(Recorded data)

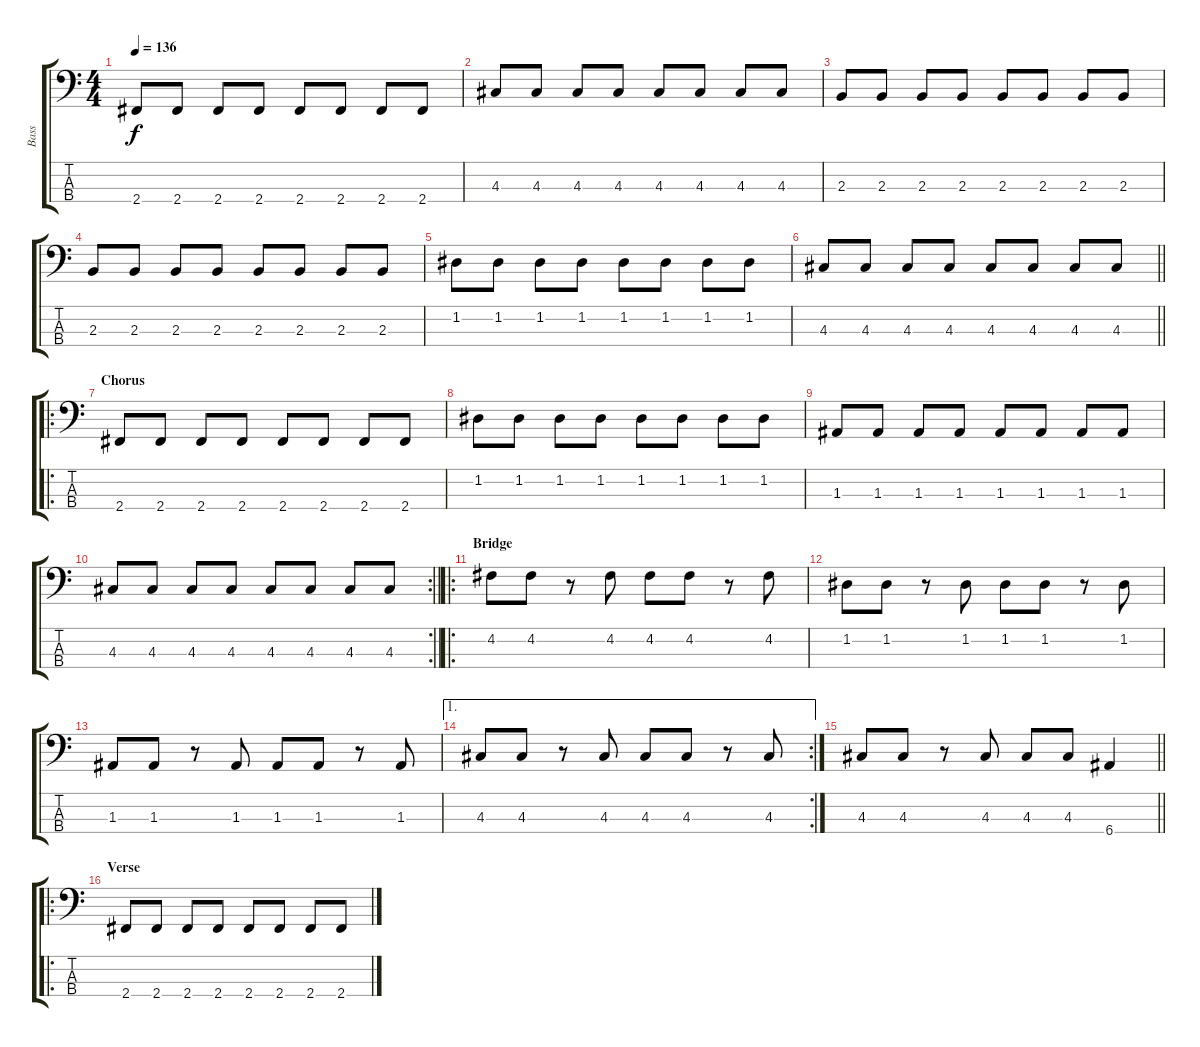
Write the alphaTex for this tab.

\track ("Bass" "Bass") {instrument electricbassfinger}
\staff {score tabs}
\tuning (G2 D2 A1 E1) {hide}
\ts (4 4)
\tempo 136
\clef f4
\ks c
2.4.8{dy f} 2.4.8 2.4.8 2.4.8 2.4.8 2.4.8 2.4.8 2.4.8 |
4.3.8 4.3.8 4.3.8 4.3.8 4.3.8 4.3.8 4.3.8 4.3.8 |
2.3.8 2.3.8 2.3.8 2.3.8 2.3.8 2.3.8 2.3.8 2.3.8 |
2.3.8 2.3.8 2.3.8 2.3.8 2.3.8 2.3.8 2.3.8 2.3.8 |
1.2.8 1.2.8 1.2.8 1.2.8 1.2.8 1.2.8 1.2.8 1.2.8 |
\barLineRight lightlight
4.3.8 4.3.8 4.3.8 4.3.8 4.3.8 4.3.8 4.3.8 4.3.8 |
\ro
\section ("" "Chorus")
2.4.8 2.4.8 2.4.8 2.4.8 2.4.8 2.4.8 2.4.8 2.4.8 |
1.2.8 1.2.8 1.2.8 1.2.8 1.2.8 1.2.8 1.2.8 1.2.8 |
1.3.8 1.3.8 1.3.8 1.3.8 1.3.8 1.3.8 1.3.8 1.3.8 |
\rc 2
\barLineRight lightlight
4.3.8 4.3.8 4.3.8 4.3.8 4.3.8 4.3.8 4.3.8 4.3.8 |
\ro
\section ("" "Bridge")
4.2.8 4.2.8 r.8 4.2.8 4.2.8 4.2.8 r.8 4.2.8 |
1.2.8 1.2.8 r.8 1.2.8 1.2.8 1.2.8 r.8 1.2.8 |
1.3.8 1.3.8 r.8 1.3.8 1.3.8 1.3.8 r.8 1.3.8 |
\ae 1
\rc 2
4.3.8 4.3.8 r.8 4.3.8 4.3.8 4.3.8 r.8 4.3.8 |
\barLineRight lightlight
4.3.8 4.3.8 r.8 4.3.8 4.3.8 4.3.8 6.4.4 |
\ro
\section ("" "Verse")
2.4.8 2.4.8 2.4.8 2.4.8 2.4.8 2.4.8 2.4.8 2.4.8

_Task requirements_:
Collect every line above that contains the string "section".

_Worked solution_:
\section ("" "Chorus")
\section ("" "Bridge")
\section ("" "Verse")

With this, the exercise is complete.